Michael Cheika's mind wanders back to Australia when his side are playing abroad.
Playing on the other side of the world means kick-off is typically in the wee hours of the morning in Australia and fans must be dedicated to the cause to watch every match.
The clash with South Africa is a prime example.
The kick off is at 1:05am AEST, and rugby fans will have a choice.
Grab the phone and check scores in the morning or set an alarm, get up and watch the Wallabies tackle the Springboks in Port Elizabeth.
It's the dedicated fans who choose the latter which Cheika wants his side to keep at the forefront of their minds.
"There are fans that we have no matter what, and I am hearing from them every day," Cheika said.
"They are the ones who are there supporting us more than anything and they are the people that we want to do well for in the first instance.
"They're saying to keep at it, they're there.
"And there are others that aren't like that.
"They just want the team to do well.
"People are bitter because they want the team to do well and I am never going to begrudge anyone that."
The fans who sleep through to the morning can only be won back by success.
Those wins are hard to come by in The Rugby Championship and particularly scarce on the road.
That leaves the Wallabies - who are $4 underdogs this weekend - in a tough situation in Port Elizabeth.
They are up against a Springboks side flying high with confidence after a remarkable win over New Zealand in Wellington, but Cheika believes his side have the toughness to survive the storm.
"Tough situations will come and go and the tough people won't (go)," he said.
"They will stay and they will do their best to make sure the people we want supporting us.
"I know we cop a lot of flak but these lads are trying their hearts out.
"When it doesn't go right it's tough but you have to be tough.
"The situation will go away once you show you are tough and that you can stand it out and to do what is necessary to see it through and come out the other side better and on top.
"I see how hard the guys work every week.
"How hard they train - their heads are down and they are trying to get the right things done.

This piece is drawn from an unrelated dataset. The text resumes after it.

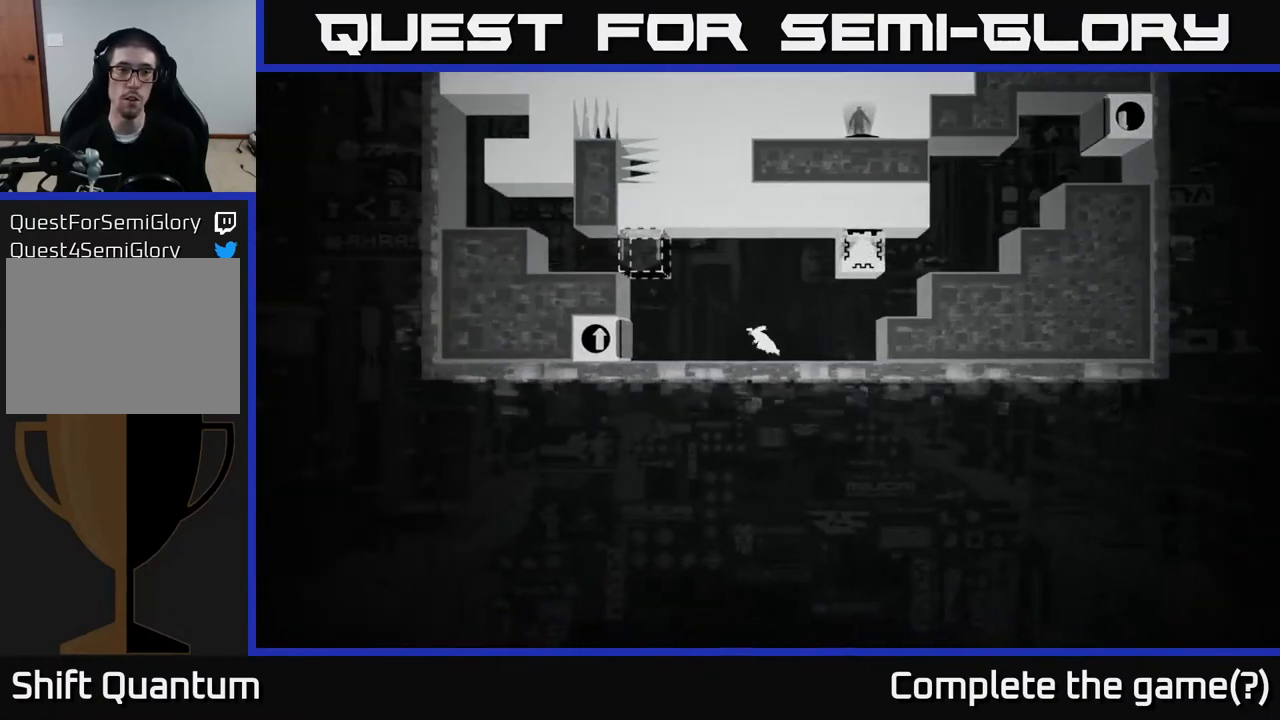
{"buttons": ["A"], "left_stick": "left", "right_stick": "center", "events": [[333, "A", "down"]]}
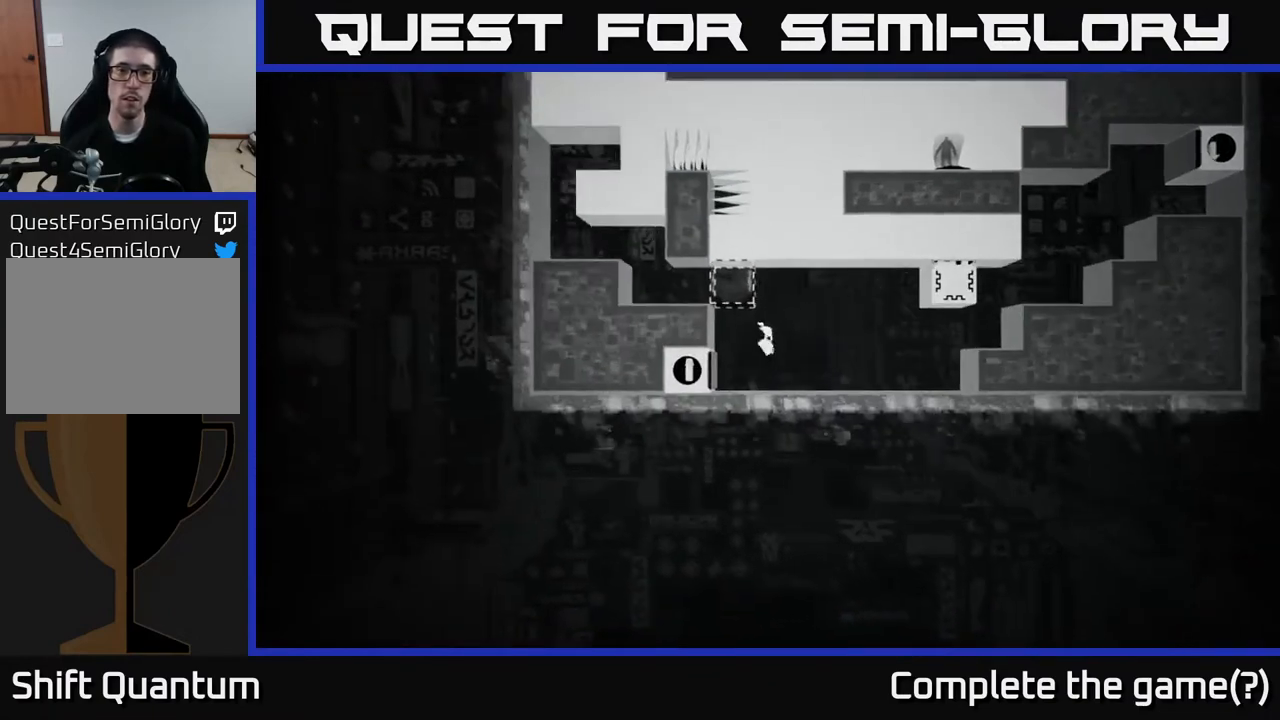
{"buttons": [], "left_stick": "up-left", "right_stick": "center", "events": [[150, "A", "up"], [200, "left_stick", "up-left"], [283, "A", "down"], [350, "A", "up"], [483, "A", "down"], [500, "A", "up"]]}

"I'm sure that if they stay focused on exactly what they need to do on Saturday good things will come to them."
The Australian toughness this Sunday must start in defence.
The Wallabies missed 21 tackles in the first half against the Pumas.
Those missed tackles set a terrible tone and 40 minutes later Argentina were celebrating their first win on Australian soil in 35 years.
Not one to dwell on the past, Cheika turned the equation on its head.
"A great form of defence is attack," he said.
"Let's try to keep them occupied with some of the business we are bringing and make it a little bit harder for them to concentrate on their own.
"That comes from everyone in our team.
"Knowing what their role is and bringing that with a lot of energy.
"Getting set up earlier than the opposition, being there ahead of things, being there waiting for things to start and wanting them to start so you can get involved."
The energy Cheika speaks of was evident in South Africa's drought breaking win in Wellington.
Wave after wave of All Blacks attack in the final quarter was repelled by desperate yet measured South African defence which left nothing in the tank.
But while they were given no hope by most Cheika was not surprised by the result.
"It doesn't surprise me that they can go over and do that at all," he said.
"Good team. To me that's not unexpected.
"I know it is unexpected for most people but I don't see it like that.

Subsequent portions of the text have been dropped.